Y ¿sabéis qué? Toda esa gente se ha expresado libremente por
todos los medios a su alcance: las redes sociales, los blogs, los medios de
comunicación, las conversaciones formales y las charlas de café. Incluso
quienes han dicho que los caricaturistas de Charlie Hebdo se lo habían buscado,
que merecían morir, han podido expresar esa opinión sin más
consecuencias negativas que el desprecio o el insulto. Deberían reflexionar sobre eso; plantearse si aceptarían que se les enmudeciera porque alguien se sintiera ofendido por sus palabras, si admitirían para sí mismos lo que pretenden para otros.
Creo que nadie duda de que nuestro pensamiento no puede estar sujeto a normas. Aunque las religiones y ciertos regímenes políticos lo pretendan, es imposible. Sin embargo, cuando se trata de hacerlos públicos, muchos se plantean hasta qué punto la libertad de expresión es igual de absoluta e irrenunciable que la de pensamiento.
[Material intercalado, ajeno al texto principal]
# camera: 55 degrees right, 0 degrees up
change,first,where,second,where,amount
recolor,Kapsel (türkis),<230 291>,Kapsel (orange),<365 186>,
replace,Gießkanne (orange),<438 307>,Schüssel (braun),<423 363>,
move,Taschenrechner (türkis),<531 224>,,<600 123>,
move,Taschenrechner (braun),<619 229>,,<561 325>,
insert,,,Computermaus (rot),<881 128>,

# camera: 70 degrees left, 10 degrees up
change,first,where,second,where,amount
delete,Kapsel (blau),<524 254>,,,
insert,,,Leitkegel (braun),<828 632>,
Mi profesión se asienta sobre la libertad de expresión. Quizá por eso me importa mucho más referirme a la expresión pública que a la privada. En el ámbito privado se pueden consensuar los límites, decidir si en aras de la convivencia o en consideración a una o varias personas se suaviza el tono o se evitan ciertos temas; no porque no se pueda expresar uno con plena libertad sino porque elige no hacerlo, lo elige, no se lo imponen.
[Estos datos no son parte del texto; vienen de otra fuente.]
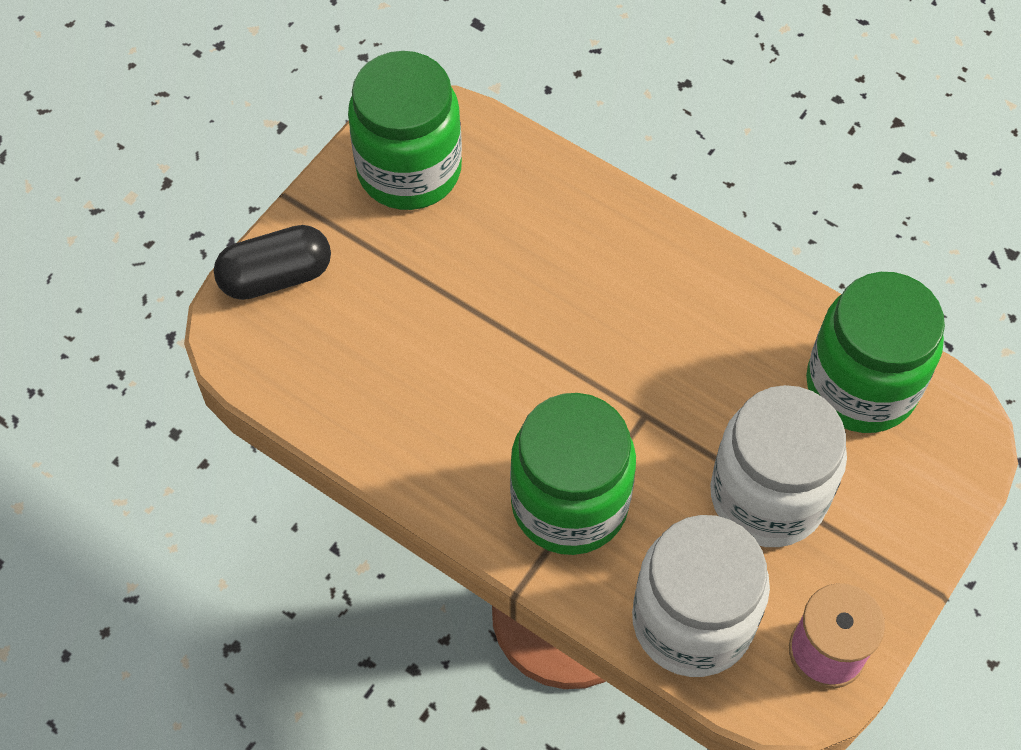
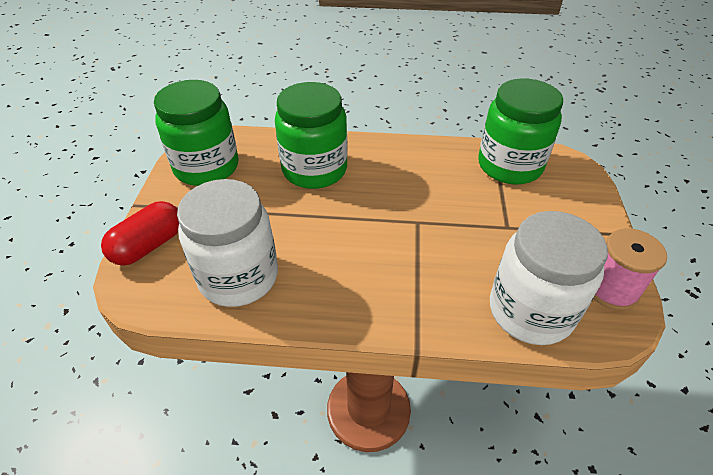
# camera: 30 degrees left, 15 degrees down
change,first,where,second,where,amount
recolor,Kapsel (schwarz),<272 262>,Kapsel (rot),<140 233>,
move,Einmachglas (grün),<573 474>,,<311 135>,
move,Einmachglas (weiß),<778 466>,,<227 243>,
En el ámbito público no se puede tener esa consideración. Prácticamente todo es susceptible de generar incomodidad, ofensas, enfado, indignación... Si la condición fuera no molestar, no habría comunicación pública. (Ojo, hablo de ofensas, no de delitos. Arengar a una multitud para que actúe con violencia, incitar a un grupo a que ataque a otro, acusar falsamente de un crimen... son actos delictivos de consecuencias mucho más graves que herir los sentimientos de alguien.)